Je réalise le portrait d’une femme, qui arrive avec un chien dans son sac à dos, puis je retourne enfin à La marche de Radetzky. Cette phrase, parmi bien d’autres, qui me ravit et que je relis à n’en plus finir :
Il était aussi simple et aussi irréprochable que ses états de service et seule la colère qui le prenait quelquefois aurait pu avertir un psychologue que l’âme du capitaine Trotta recélait aussi ces abîmes obscurs où dorment les tempêtes et les voix inconnues d’ancêtres anonymes.
Samedi 11 janvier
Un tour à la future maison, pour la première fois depuis longtemps, où je joue du sécateur au détriment de longues et souples branches d’arbres égoïstes qui colonisent les feuillages de leurs voisins plus pacifiques jusqu’à les étouffer.
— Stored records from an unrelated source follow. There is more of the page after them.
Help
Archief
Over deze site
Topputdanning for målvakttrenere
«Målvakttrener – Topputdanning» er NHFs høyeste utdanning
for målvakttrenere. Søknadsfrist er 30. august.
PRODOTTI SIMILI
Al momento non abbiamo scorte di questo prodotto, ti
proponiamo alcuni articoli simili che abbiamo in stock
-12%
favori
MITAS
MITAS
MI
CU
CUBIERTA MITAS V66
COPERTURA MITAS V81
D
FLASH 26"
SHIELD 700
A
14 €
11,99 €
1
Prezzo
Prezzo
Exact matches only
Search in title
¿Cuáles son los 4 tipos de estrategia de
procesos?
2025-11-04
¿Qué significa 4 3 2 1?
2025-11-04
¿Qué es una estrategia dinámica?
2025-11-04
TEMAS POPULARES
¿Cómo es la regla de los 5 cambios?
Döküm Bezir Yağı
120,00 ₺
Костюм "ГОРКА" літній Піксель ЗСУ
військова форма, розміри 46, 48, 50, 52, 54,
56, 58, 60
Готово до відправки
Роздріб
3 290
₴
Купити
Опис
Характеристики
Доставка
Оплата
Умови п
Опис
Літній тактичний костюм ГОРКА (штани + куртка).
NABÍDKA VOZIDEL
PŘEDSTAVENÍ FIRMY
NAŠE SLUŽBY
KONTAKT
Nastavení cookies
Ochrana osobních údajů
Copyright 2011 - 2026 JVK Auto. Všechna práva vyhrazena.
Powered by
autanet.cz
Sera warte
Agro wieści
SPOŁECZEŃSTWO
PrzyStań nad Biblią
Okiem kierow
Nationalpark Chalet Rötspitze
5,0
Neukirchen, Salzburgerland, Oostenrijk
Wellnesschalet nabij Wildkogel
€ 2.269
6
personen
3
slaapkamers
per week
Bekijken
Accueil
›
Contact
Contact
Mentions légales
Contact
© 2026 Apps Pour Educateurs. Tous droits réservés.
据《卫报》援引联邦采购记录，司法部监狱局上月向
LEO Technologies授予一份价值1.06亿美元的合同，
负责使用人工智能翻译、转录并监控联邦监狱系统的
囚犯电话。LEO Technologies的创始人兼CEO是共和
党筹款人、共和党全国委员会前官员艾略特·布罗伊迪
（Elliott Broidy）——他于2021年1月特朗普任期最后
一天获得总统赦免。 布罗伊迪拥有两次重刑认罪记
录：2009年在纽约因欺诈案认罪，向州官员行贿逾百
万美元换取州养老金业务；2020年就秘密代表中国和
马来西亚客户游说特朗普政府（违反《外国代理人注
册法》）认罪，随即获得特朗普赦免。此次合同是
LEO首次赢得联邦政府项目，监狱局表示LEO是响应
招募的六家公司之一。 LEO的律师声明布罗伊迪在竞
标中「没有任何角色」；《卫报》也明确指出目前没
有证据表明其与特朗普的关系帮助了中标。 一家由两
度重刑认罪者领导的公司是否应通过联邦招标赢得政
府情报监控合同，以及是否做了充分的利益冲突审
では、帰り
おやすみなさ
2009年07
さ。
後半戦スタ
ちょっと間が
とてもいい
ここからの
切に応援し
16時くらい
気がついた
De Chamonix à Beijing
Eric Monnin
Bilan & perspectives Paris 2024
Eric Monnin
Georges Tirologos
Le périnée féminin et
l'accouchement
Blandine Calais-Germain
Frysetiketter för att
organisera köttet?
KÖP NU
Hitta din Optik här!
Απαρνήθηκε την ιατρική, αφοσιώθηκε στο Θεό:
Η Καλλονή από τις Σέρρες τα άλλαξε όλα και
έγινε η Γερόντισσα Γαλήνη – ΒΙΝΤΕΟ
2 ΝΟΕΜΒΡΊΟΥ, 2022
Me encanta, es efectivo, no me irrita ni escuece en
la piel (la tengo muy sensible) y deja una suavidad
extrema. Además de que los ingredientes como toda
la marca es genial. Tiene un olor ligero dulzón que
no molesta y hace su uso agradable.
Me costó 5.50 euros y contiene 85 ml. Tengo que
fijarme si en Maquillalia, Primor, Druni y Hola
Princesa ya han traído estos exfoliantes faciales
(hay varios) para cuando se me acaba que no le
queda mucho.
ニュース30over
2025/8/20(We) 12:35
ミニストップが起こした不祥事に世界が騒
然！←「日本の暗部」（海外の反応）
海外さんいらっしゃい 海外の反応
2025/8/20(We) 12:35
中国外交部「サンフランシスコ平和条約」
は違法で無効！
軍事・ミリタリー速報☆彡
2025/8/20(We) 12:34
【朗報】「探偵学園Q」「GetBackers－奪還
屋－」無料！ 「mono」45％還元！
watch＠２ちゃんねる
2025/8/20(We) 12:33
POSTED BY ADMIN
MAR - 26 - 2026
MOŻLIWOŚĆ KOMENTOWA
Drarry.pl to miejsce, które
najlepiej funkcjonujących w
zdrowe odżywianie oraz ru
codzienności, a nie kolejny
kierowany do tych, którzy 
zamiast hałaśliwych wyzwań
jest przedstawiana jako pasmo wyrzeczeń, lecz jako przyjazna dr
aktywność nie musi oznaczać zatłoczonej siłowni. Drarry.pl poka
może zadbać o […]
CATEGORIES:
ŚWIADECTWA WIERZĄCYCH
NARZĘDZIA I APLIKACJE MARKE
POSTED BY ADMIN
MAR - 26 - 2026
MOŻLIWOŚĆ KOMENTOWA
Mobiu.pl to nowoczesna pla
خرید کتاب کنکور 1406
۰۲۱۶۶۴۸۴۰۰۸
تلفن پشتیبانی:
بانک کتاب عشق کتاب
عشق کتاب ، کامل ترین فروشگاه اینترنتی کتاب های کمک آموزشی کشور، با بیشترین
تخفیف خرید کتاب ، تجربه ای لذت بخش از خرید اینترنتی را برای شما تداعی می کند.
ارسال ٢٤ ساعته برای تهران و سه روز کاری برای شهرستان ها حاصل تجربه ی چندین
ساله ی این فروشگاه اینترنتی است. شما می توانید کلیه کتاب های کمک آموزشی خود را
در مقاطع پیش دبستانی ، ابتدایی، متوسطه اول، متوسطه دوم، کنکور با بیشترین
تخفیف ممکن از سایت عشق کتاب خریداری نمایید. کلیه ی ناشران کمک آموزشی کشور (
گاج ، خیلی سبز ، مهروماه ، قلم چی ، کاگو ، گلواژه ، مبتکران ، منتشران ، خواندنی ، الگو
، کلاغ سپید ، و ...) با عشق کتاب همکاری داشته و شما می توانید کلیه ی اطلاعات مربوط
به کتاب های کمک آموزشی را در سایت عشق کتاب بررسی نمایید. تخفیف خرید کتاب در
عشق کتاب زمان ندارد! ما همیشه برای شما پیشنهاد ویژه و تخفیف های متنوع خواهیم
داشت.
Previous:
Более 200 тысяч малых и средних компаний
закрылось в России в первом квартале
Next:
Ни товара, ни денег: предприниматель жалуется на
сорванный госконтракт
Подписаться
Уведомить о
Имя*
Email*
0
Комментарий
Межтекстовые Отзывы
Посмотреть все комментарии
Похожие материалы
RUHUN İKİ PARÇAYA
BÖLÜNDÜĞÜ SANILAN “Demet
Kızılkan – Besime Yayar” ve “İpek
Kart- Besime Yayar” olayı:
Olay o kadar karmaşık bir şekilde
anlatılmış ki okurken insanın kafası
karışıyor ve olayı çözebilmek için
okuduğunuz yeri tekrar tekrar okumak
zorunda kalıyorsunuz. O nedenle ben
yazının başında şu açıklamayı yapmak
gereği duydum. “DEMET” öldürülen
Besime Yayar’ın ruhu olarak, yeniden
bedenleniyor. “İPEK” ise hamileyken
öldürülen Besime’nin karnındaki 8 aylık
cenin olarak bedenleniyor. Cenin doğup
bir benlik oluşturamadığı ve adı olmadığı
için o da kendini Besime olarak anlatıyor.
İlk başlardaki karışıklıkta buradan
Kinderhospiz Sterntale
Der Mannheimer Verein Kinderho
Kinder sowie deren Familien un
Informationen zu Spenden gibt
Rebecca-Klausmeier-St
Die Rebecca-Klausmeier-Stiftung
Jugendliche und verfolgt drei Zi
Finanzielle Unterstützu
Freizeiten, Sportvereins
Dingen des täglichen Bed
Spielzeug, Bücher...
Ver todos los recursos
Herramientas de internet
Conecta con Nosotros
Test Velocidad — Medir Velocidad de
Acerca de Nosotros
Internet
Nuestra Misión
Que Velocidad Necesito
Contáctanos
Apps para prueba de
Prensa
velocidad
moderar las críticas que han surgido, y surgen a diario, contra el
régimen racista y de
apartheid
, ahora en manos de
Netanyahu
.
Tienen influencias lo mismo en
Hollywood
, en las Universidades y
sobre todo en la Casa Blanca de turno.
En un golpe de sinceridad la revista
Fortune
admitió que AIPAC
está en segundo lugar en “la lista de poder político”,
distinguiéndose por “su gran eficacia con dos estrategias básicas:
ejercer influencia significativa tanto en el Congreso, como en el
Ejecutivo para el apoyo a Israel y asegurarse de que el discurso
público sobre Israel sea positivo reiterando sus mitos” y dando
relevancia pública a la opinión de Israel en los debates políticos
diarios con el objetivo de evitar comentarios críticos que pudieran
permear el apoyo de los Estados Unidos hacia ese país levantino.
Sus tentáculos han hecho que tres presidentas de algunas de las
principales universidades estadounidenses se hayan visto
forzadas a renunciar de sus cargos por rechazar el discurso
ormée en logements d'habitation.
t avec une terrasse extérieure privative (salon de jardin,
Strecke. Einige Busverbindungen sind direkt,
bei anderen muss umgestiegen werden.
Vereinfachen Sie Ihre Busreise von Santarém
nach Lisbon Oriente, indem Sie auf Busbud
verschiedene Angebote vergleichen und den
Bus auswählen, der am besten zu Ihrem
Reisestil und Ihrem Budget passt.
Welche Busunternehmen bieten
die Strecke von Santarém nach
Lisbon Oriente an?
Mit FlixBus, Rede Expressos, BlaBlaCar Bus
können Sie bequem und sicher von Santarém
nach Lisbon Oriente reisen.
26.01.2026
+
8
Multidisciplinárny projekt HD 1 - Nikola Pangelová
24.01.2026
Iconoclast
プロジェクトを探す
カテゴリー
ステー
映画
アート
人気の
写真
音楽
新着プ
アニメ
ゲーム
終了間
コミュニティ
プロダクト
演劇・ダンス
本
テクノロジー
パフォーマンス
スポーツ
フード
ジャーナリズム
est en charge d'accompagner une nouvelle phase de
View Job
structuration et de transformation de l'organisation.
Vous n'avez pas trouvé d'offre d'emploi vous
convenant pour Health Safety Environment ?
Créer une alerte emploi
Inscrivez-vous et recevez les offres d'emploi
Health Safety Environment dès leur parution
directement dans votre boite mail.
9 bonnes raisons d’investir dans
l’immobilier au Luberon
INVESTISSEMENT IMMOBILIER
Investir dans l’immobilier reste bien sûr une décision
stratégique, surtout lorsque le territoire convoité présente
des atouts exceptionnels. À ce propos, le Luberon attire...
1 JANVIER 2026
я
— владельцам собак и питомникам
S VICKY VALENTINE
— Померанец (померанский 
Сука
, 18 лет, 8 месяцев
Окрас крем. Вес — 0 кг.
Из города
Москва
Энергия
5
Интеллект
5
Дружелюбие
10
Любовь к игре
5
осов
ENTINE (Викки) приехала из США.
À peine la force, ceci fait, de continuer la lecture de La marche de Radetzky. Cette réflexion, pourtant, alors que ma vue se brouille : à quoi bon écrire, quand cela a été écrit. Je crois en effet que toute personne qui a un jour refermé un livre avec l’envie d’écrire a ressenti cette envie parce qu’il s’est dit : Je peux faire cela. Je peux faire aussi bien. Or, si cela s’est produit, c’est que le livre n’était pas assez bon. Seul un fou pourrait, par exemple, refermer un livre de Tolstoï et se dire : Pas mal, je pense que je peux en faire autant. Un bon livre vous laisse incapable d’écrire. C’est la raison pour laquelle, dans les moments où on l’oublie, et qu’on s’essaie à écrire, il ne faut pas lire de vrais livres. Ce qui nous trompe, c’est l’immense majorité de la production contemporaine, qui croît à la vitesse d’un nénuphar en donnant sans cesse l’idée à de nouveaux plumitifs qu’ils peuvent faire aussi bien — et tel est, en effet, malheureusement, le cas.
Dimanche 12 janvier
Bousculé à plusieurs reprises au marché, je m’enfuis, pas aussi vite que je le souhaiterais en raison du caddie qui me ralentit, vers la brocante où j’achète un livre de Valéry Larbaud car : Dans le cœur d’une pierre, au bord d’un chemin aux pavés herbeux, un ver luisant choyait sa goutte de lumière lunaire.
Large est le spectre de l’autisme, mais j’ai vérifié aujourd’hui qu’en dépit de la position de chacun sur ce ruban, il y aura ces regards de connivence, parfois d’incompréhension de ceux, bienveillants, qui nous entourent, de souffrance lorsque les piaillements se font excessifs, ces silences reposants, ce calme et cette réflexion ; à toi, jeune Valentin, revenu de si loin, j’accorde mon inconditionnelle sympathie. L’ami idéal n’est pas psychiatre, il est Asperger, et lorsque mon psychiatre sera en mesure d’entendre cette vérité sans qu’elle ne le fasse trop souffrir, je la lui dirai.
La marche de Radetzky, encore :
Tout ce qui grandissait avait besoin de beaucoup de temps pour grandir, tout ce qui disparaissait avait besoin de beaucoup de temps pour se faire oublier. Mais tout ce qui avait existé un jour avait laissé des traces et l’on vivait alors de souvenirs comme l’on vit aujourd’hui de la faculté d’oublier vite et définitivement.